Justice Joseph Story wrote a decision in Prigg v. Pennsylvania that would put the United States Supreme Court in a possession of relieving northern state officials of responsibility “for returning fugitive slaves, and increasingly northern state legislatures instructed them to do so.” Daniel Walker Howe, What Hath God Wrought: Transformation of America, 1815-1848, 654.
This new development inflamed southerners, and the resulting resentment would manifest itself in the passage of the Fugitive Slave Act of 1850, which established “a federal bureaucracy to enforce rendition.” Id.

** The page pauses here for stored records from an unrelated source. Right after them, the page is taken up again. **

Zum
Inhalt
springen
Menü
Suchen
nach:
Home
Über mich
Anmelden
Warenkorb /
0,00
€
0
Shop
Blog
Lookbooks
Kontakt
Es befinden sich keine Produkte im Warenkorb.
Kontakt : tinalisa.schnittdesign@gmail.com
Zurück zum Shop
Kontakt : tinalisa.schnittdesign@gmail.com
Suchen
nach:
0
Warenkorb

Abolitionists responded by beginning to rescue slaves, sending them on the “underground railroad” to freedom. Harriet Tubman, the most famous “conduct” on the underground railroad, was a refugee from slavery herself, and she started her rescue work in the 1850s. See id.
Slavery was so unpopular in some areas of the North that when fugitives were held by authorities, mobs would form to overwhelm the authorities and secure the fugitives’ freedom. See id.

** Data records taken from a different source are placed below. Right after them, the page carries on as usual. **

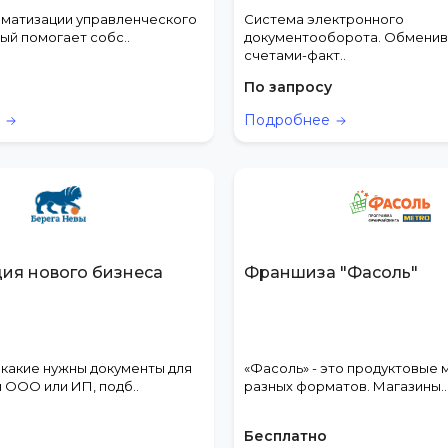
оматизации управленческого
Система электронного
ый помогает собс..
документооборота. Обменив
счетами-факт..
По запросу
е
Подробнее
ия нового бизнеса
Франшиза "Фасоль"
какие нужны документы для
«Фасоль» - это продуктовые 
 ООО или ИП, подб..
разных форматов. Магазины..
Бесплатно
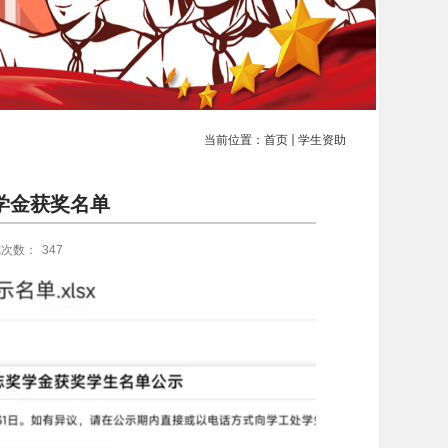
当前位置：
首页
学生资助
奖学金获奖名单
览次数：
347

Meanwhile, individuals like Frederick Douglass also took advantage of the North’s sympathies and spread the word about abolitionism. Id. citing John Stauffer, The Black Hearts of Men (Cambridge, Mass., 2002), 141-58.

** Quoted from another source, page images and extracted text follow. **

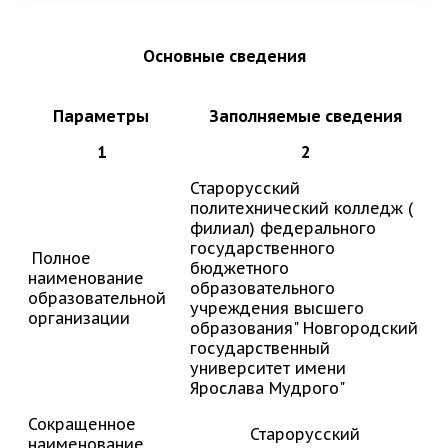
Основные сведения
Параметры
Заполняемые сведения
1
2
Старорусский
политехнический колледж (
филиал) федерального
государственного
Полное
бюджетного
наименование
образовательного
образовательной
учреждения высшего
организации
образования" Новгородский
государственный
университет имени
Ярослава Мудрого"
Сокращенное
Старорусский
наименование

In short, the more fiery the southerners became and the more they held tight to slavery, the stronger their opposition became. Abolitionists and those who were involved in the underground railroad only became more emboldened by the fact that the Supreme Court and the North were so accommodating to abolitionism.
As the two sides were bringing the conflict to a head, it was becoming increasingly clear that something drastic was necessarily going to happen. Little did they realize that in just a short time, their worst fears would come true and war would break out.